Even more alarming, this week a federal judge, appointed by Republican President George H. W. Bush, upheld portions of a vile Alabama law that requires schools to investigate the immigration status of kindergarten through 12th grade students, notwithstanding the 1982 Plyler v. Doe decision which struck down a Texas statute barring undocumented immigrant children from primary and secondary school.  In recalling Plyler, a Washington Post editorial, “Targeting Schoolchildren,” zeroed in on the damage that legislatively inscribed hatred of the other (and their children) will cause:  

In turning the schools into immigration registrars, Alabama’s new law flies in the face of good sense and settled law. The Supreme Court has specifically prohibited such registration schemes by the states aimed at immigrants, legal or illegal. And, in a ruling almost 20 years ago, it conferred on undocumented students an unfettered right to a public education through high school.

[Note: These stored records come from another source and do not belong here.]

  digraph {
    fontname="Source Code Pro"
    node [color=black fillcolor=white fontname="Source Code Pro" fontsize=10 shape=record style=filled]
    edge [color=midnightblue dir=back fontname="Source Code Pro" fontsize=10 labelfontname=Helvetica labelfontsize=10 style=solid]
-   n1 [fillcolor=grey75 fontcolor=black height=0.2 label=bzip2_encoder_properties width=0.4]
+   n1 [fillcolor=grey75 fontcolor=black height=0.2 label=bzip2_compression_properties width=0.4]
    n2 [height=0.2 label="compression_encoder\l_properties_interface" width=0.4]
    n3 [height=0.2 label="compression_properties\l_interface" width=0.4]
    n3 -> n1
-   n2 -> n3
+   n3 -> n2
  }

The court did so for sensible reasons. It noted that there is no legal precedent in America for punishing children for the actions of their parents. Writing for the court in a 1982 decision squashing Texas’s attempt to exclude illegal immigrants from public schools, Justice William Brennan said, “It is difficult to understand precisely what the State hopes to achieve by promoting the creation and perpetuation of a subclass of illiterates within our boundaries, surely adding to the problems and costs of unemployment, welfare, and crime.”

Apparently, Alabama didn’t get the message. By forcing schools to collect and report data on the immigration status of students and their parents, the state will frighten kids away from attending school.

True to form, CIS heralded the Alabama ruling

This decision further helps the legal landscape, generally speaking, for states and localities beating open-borders and leftist warfare by litigation. It improves the prospects of other laws recently enacted in other states withstanding vicious legal attacks.

CIS is quick to bandy the “open borders” epithet (I’ve been falsely dubbed an “open borders type” in a CIS blog post last summer).  But this self-styled “non-partisan” screed-poster that accuses opponents of the anti-kids Alabama law as “leftist,” and Republican presidential contenders who oppose DREAMers, ought to wake up and realize that the biblical remonstration to “suffer the children” did not mean to torment them.